• **WORK INSTRUCTION**
Select all lines holding the word "label" from the entries that follow.

************

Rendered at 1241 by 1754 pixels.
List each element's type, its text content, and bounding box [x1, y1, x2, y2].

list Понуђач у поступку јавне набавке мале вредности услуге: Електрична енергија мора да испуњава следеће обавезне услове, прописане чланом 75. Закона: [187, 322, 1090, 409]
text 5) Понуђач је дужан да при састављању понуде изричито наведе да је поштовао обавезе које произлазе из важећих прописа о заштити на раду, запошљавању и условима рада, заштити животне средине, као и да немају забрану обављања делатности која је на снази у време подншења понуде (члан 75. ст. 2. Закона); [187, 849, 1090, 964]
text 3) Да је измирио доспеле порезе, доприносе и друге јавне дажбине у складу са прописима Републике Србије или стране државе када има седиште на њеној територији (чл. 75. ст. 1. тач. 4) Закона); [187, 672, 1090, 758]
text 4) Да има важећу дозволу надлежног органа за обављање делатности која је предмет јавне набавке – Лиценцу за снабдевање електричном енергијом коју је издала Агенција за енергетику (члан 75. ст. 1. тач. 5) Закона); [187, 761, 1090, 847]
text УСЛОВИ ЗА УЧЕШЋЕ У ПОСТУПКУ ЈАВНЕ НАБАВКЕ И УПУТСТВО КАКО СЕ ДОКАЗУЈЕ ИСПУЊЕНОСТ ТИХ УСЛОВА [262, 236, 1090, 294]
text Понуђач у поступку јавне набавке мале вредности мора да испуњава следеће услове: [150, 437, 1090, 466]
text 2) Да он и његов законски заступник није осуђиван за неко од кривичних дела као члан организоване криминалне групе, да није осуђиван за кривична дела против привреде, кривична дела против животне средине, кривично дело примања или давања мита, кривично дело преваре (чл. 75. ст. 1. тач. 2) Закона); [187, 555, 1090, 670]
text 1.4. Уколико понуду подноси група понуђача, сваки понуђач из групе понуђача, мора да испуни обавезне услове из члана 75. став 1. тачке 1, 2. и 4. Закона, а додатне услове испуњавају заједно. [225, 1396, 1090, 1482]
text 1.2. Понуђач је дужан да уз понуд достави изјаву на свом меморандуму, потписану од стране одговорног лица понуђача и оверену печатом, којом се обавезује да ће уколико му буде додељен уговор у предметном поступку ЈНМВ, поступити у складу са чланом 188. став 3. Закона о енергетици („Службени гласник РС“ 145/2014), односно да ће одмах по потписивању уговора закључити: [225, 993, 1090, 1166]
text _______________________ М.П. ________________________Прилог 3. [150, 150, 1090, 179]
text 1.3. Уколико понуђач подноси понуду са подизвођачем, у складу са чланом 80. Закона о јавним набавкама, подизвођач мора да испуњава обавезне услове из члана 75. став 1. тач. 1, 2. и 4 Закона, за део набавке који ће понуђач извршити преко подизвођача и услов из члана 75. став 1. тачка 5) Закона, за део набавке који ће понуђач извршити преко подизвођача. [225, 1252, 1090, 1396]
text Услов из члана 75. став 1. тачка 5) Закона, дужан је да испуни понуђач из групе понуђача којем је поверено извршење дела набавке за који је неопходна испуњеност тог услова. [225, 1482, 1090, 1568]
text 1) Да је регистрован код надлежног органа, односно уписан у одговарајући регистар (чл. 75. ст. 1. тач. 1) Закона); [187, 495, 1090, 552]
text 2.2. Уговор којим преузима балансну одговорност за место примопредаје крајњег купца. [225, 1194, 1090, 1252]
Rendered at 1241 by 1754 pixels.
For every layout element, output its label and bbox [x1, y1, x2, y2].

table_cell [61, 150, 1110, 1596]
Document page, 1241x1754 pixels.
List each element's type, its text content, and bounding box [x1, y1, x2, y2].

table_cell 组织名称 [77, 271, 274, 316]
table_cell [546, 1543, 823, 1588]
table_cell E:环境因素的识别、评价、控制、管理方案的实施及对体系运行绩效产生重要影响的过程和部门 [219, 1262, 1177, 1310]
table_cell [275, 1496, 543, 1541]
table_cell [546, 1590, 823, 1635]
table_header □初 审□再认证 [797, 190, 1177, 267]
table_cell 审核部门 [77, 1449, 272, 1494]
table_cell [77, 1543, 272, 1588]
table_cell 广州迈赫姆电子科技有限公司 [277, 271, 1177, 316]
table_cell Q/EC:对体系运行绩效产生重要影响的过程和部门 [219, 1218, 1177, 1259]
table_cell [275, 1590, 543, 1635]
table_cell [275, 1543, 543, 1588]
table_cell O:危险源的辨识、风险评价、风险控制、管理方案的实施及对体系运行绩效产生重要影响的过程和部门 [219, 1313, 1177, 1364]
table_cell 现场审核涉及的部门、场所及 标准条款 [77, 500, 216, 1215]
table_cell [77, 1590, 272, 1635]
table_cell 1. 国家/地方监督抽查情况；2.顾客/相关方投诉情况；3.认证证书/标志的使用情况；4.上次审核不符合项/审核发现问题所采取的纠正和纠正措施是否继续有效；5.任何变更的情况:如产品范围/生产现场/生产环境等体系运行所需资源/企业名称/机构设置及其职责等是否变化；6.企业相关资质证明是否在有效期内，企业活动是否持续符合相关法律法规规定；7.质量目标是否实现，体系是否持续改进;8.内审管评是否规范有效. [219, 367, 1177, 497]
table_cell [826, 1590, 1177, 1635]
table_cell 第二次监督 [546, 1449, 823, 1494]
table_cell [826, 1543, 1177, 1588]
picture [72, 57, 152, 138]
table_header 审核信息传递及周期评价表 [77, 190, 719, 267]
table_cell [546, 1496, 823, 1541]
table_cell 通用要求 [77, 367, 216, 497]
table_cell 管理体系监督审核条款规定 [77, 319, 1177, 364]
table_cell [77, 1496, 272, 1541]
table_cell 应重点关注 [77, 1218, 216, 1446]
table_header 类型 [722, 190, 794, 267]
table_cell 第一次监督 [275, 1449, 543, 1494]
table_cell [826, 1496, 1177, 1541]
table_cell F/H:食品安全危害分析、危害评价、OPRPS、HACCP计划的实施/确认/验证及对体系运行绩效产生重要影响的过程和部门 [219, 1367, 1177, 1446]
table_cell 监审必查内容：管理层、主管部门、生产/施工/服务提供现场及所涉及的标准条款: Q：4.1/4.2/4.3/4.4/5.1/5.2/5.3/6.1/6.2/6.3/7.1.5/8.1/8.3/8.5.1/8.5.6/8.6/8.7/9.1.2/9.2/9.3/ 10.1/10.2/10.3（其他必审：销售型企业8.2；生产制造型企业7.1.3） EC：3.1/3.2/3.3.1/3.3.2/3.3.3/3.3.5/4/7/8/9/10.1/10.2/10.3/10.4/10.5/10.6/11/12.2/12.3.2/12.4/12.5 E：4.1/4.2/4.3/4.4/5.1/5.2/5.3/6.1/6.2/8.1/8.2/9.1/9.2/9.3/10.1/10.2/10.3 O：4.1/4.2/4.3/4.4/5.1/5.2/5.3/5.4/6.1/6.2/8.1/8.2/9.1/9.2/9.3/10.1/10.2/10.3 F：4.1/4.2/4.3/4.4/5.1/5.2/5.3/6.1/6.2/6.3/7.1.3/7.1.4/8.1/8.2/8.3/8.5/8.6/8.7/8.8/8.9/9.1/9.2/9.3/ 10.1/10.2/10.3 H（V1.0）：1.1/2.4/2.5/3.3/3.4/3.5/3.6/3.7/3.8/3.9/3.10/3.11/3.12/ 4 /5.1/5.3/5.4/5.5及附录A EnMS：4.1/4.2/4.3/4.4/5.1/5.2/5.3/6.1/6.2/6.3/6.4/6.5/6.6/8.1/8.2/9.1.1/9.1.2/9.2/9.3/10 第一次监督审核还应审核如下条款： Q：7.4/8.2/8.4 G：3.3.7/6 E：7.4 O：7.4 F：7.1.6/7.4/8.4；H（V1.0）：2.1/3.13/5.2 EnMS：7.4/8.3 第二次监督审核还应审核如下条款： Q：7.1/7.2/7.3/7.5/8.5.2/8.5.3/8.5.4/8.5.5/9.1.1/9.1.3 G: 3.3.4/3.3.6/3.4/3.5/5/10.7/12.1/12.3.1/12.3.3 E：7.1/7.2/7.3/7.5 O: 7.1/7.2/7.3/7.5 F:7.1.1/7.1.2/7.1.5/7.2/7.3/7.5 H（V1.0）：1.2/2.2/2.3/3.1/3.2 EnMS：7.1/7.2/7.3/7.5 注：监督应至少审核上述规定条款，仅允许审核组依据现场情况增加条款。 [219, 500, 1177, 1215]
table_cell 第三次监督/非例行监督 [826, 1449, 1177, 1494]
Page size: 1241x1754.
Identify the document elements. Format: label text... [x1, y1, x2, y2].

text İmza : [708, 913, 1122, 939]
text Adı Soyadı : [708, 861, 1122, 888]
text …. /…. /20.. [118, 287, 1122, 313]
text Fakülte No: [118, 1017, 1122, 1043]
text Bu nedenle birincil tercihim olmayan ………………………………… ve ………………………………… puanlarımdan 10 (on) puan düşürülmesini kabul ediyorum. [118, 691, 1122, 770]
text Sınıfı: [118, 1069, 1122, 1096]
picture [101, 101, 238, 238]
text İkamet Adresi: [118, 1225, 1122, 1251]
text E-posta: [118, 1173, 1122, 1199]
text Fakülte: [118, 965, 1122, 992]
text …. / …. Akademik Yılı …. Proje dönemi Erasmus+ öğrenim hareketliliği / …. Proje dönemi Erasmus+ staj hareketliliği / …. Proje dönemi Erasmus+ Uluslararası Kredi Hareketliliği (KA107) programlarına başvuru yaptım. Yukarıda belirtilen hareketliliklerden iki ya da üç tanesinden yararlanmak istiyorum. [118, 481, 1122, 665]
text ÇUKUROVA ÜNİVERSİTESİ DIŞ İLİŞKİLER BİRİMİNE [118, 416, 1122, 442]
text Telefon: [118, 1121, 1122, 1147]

************

• **SOLUTION**
For every layout element, output its label and bbox [x1, y1, x2, y2].
Identify the document elements. Format: label text... [x1, y1, x2, y2].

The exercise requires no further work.